Feature: Phil Asher

Picture of Phil Asher

Interview by Tom Breslin

What’s that you say? Focus has made a new album? There’s a fresh Woolph production? No, wait, there’s a new Restless Soul long player? Or is it a Basic Soul project? Another Phoojun record? I’m confused!

Well, whilst none of these is technically correct, they’re kind of all true in a way, for behind each of these much loved musical identities (and a fair few others we could throw in there as well) stands one man. That’s right folks, it’s the mighty Phil Asher. Admittedly, he’s had some partners in crime along the way – most notably Luke McCarthy, in the case of Restless Soul – but let that take nothing away from the achievements of the man.

As a producer, he has been prolific for well over a decade now, racking up more than one hundred of his own official creations and gracing an array of leading record labels, including Classic, Co-Op, Chillifunk, DiY and Versatile, across an incredible range of styles and sounds. He’s provided countless artists with his Rolls-Royce remix treatment and yet still finds time to squeeze in the odd underground disco edit here and there as well (Holger Czukay anyone?).

--------------------------------

== SET PROBLEM ==
Copy out the Phil Asher feature from "Picture of Phil" to "record? I’m confused!".

Data items
--------------------------------

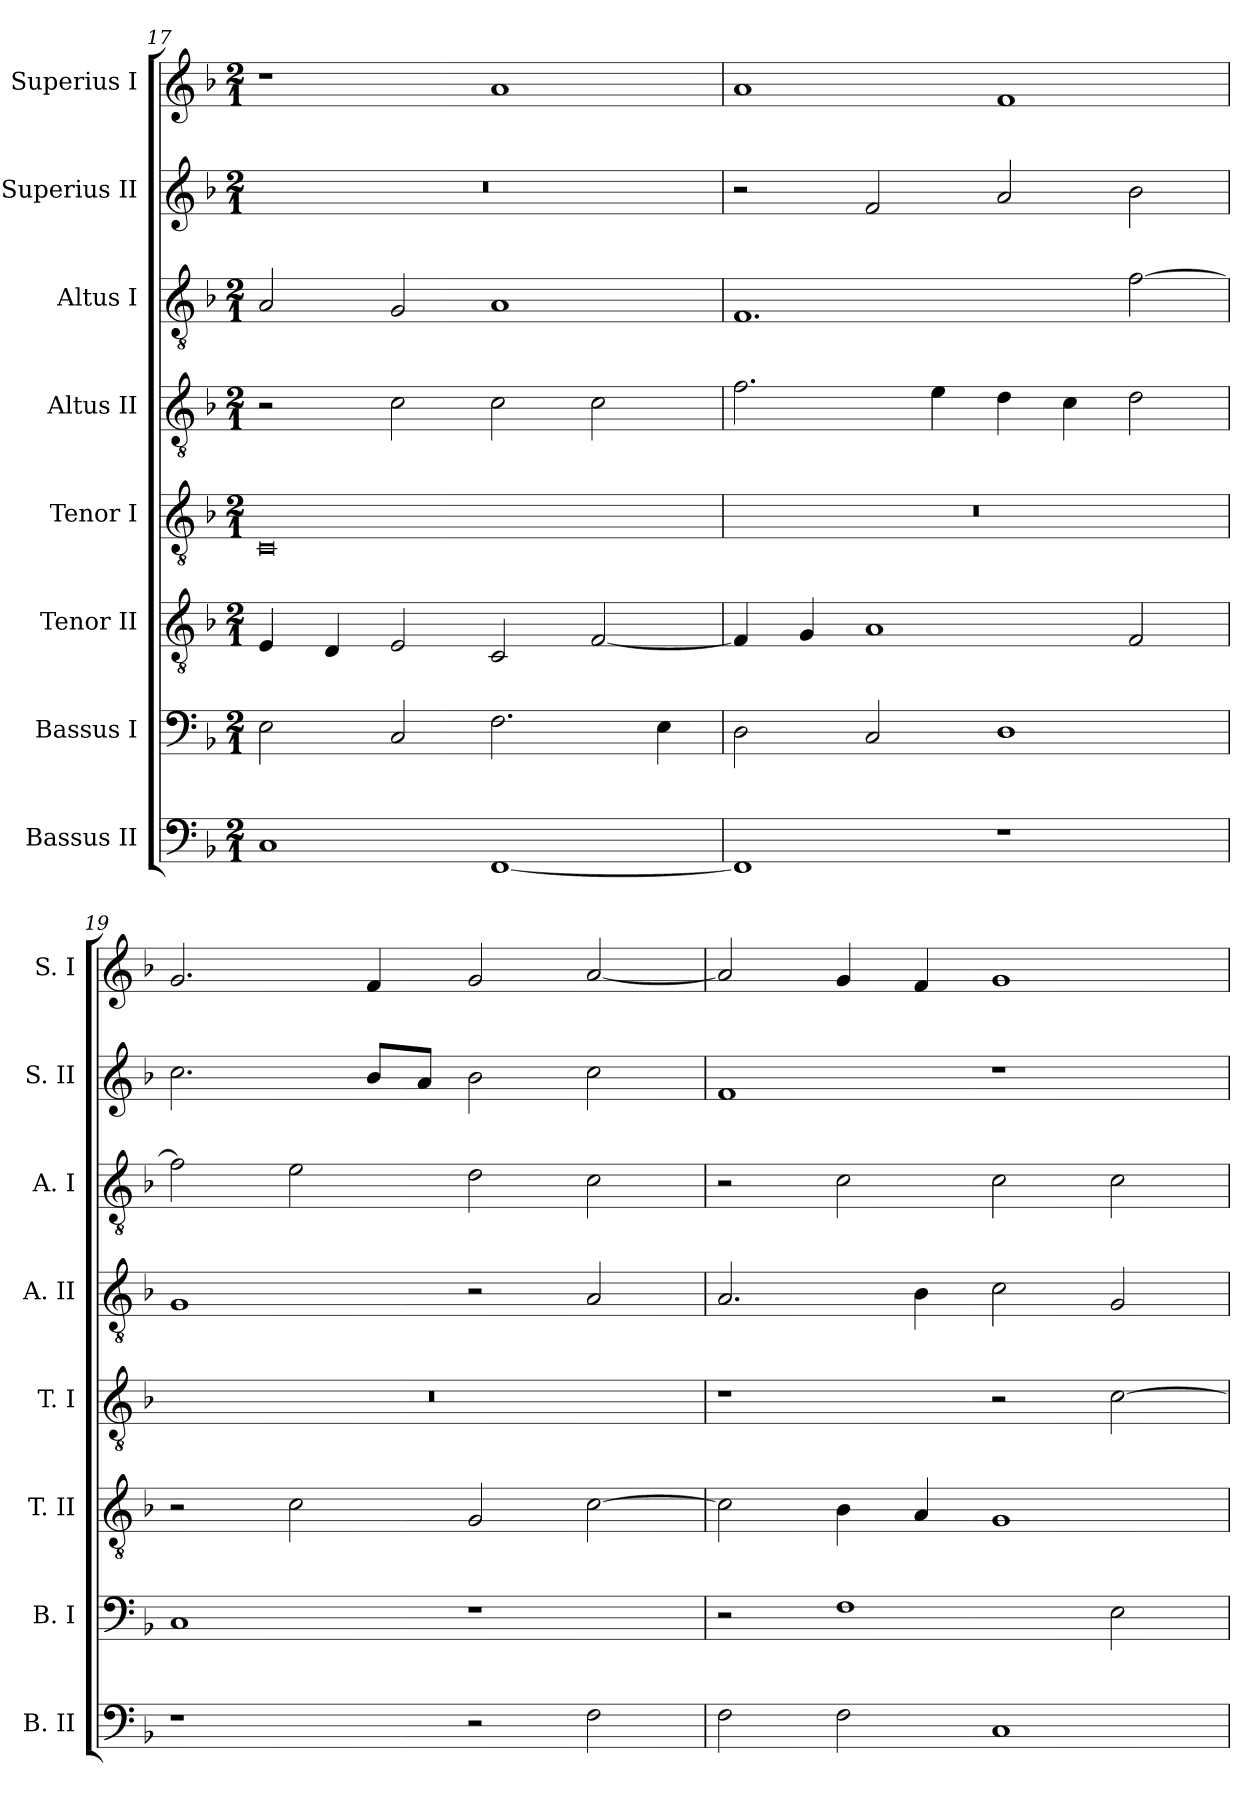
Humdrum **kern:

**kern	**kern	**kern	**kern	**kern	**kern	**kern	**kern
*part8	*part7	*part6	*part5	*part4	*part3	*part2	*part1
*staff8	*staff7	*staff6	*staff5	*staff4	*staff3	*staff2	*staff1
*I"Bassus II	*I"Bassus I	*I"Tenor II	*I"Tenor I	*I"Altus II	*I"Altus I	*I"Superius II	*I"Superius I
*I'B. II	*I'B. I	*I'T. II	*I'T. I	*I'A. II	*I'A. I	*I'S. II	*I'S. I
*clefF4	*clefF4	*clefGv2	*clefGv2	*clefGv2	*clefGv2	*clefG2	*clefG2
*k[b-]	*k[b-]	*k[b-]	*k[b-]	*k[b-]	*k[b-]	*k[b-]	*k[b-]
*F:	*F:	*F:	*F:	*F:	*F:	*F:	*F:
*M2/1	*M2/1	*M2/1	*M2/1	*M2/1	*M2/1	*M2/1	*M2/1
=17	=17	=17	=17	=17	=17	=17	=17
1C	2E	4E	0C	2r	2A	0r	1r
.	.	4D	.	.	.	.	.
.	2C	2E	.	2c	2G	.	.
[1FF	2.F	2C	.	2c	1A	.	1a
.	.	[2F	.	2c	.	.	.
.	4E	.	.	.	.	.	.
=18	=18	=18	=18	=18	=18	=18	=18
1FF]	2D	4F]	0r	2.f	1.F	2r	1a
.	.	4G	.	.	.	.	.
.	2C	1A	.	.	.	2f	.
.	.	.	.	4e	.	.	.
1r	1D	.	.	4d	.	2a	1f
.	.	.	.	4c	.	.	.
.	.	2F	.	2d	[2f	2b-	.
=19	=19	=19	=19	=19	=19	=19	=19
1r	1C	2r	0r	1G	2f]	2.cc	2.g
.	.	2c	.	.	2e	.	.
.	.	.	.	.	.	8b-L	4f
.	.	.	.	.	.	8aJ	.
2r	1r	2G	.	2r	2d	2b-	2g
2F	.	[2c	.	2A	2c	2cc	[2a
=20	=20	=20	=20	=20	=20	=20	=20
2F	2r	2c]	1r	2.A	2r	1f	2a]
2F	1F	4B-	.	.	2c	.	4g
.	.	4A	.	4B-	.	.	4f
1C	.	1G	2r	2c	2c	1r	1g
.	2E	.	[2c	2G	2c	.	.
=	=	=	=	=	=	=	=
*-	*-	*-	*-	*-	*-	*-	*-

--------------------------------

== ANSWER TO THE PROBLEM ==
Picture of Phil Asher

Interview by Tom Breslin

What’s that you say? Focus has made a new album? There’s a fresh Woolph production? No, wait, there’s a new Restless Soul long player? Or is it a Basic Soul project? Another Phoojun record? I’m confused!